| TASK INSTRUCTIONS |
Every line below from the one containing "6. ✅ Good error handling" through the one containing "### Architecture Compliance" must be transcribed exactly. Omit all lines outside that stretch.

| AVAILABLE DATA |
++++++++++++++++++++

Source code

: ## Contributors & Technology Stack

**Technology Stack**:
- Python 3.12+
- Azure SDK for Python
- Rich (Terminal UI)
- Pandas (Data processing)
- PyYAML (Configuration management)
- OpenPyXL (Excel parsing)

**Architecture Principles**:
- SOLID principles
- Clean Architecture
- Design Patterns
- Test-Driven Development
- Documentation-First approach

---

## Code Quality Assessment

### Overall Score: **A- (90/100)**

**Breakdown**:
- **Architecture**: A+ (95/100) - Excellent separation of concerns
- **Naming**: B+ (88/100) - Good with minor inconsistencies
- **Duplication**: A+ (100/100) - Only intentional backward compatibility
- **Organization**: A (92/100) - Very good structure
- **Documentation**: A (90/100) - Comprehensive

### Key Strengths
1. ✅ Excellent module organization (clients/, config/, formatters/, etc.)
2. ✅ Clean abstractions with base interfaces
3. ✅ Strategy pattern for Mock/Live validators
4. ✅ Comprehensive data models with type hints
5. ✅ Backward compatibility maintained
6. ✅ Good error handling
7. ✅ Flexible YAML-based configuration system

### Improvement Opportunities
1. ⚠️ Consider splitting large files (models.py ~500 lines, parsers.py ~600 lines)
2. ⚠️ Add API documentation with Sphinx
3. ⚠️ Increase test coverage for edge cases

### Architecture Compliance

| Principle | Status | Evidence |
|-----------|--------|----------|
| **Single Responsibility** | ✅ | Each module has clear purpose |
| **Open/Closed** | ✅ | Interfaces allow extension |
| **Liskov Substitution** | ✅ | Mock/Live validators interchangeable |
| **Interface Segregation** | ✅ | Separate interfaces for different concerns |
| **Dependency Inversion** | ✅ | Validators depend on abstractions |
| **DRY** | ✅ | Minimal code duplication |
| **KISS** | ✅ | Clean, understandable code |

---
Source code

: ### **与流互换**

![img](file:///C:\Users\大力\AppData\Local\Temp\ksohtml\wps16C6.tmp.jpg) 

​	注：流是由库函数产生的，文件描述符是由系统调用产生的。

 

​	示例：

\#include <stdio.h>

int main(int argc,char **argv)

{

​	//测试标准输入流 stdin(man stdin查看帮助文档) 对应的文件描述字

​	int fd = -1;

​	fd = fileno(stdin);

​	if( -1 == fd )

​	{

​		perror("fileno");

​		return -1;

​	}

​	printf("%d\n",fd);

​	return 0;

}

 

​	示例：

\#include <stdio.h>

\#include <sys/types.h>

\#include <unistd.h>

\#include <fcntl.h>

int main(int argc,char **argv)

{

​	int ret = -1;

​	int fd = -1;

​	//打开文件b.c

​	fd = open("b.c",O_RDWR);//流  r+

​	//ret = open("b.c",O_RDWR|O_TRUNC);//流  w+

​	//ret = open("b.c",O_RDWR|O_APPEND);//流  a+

++++++++++++++++++++

| ANSWER TO THE PROBLEM |
6. ✅ Good error handling
7. ✅ Flexible YAML-based configuration system

### Improvement Opportunities
1. ⚠️ Consider splitting large files (models.py ~500 lines, parsers.py ~600 lines)
2. ⚠️ Add API documentation with Sphinx
3. ⚠️ Increase test coverage for edge cases

### Architecture Compliance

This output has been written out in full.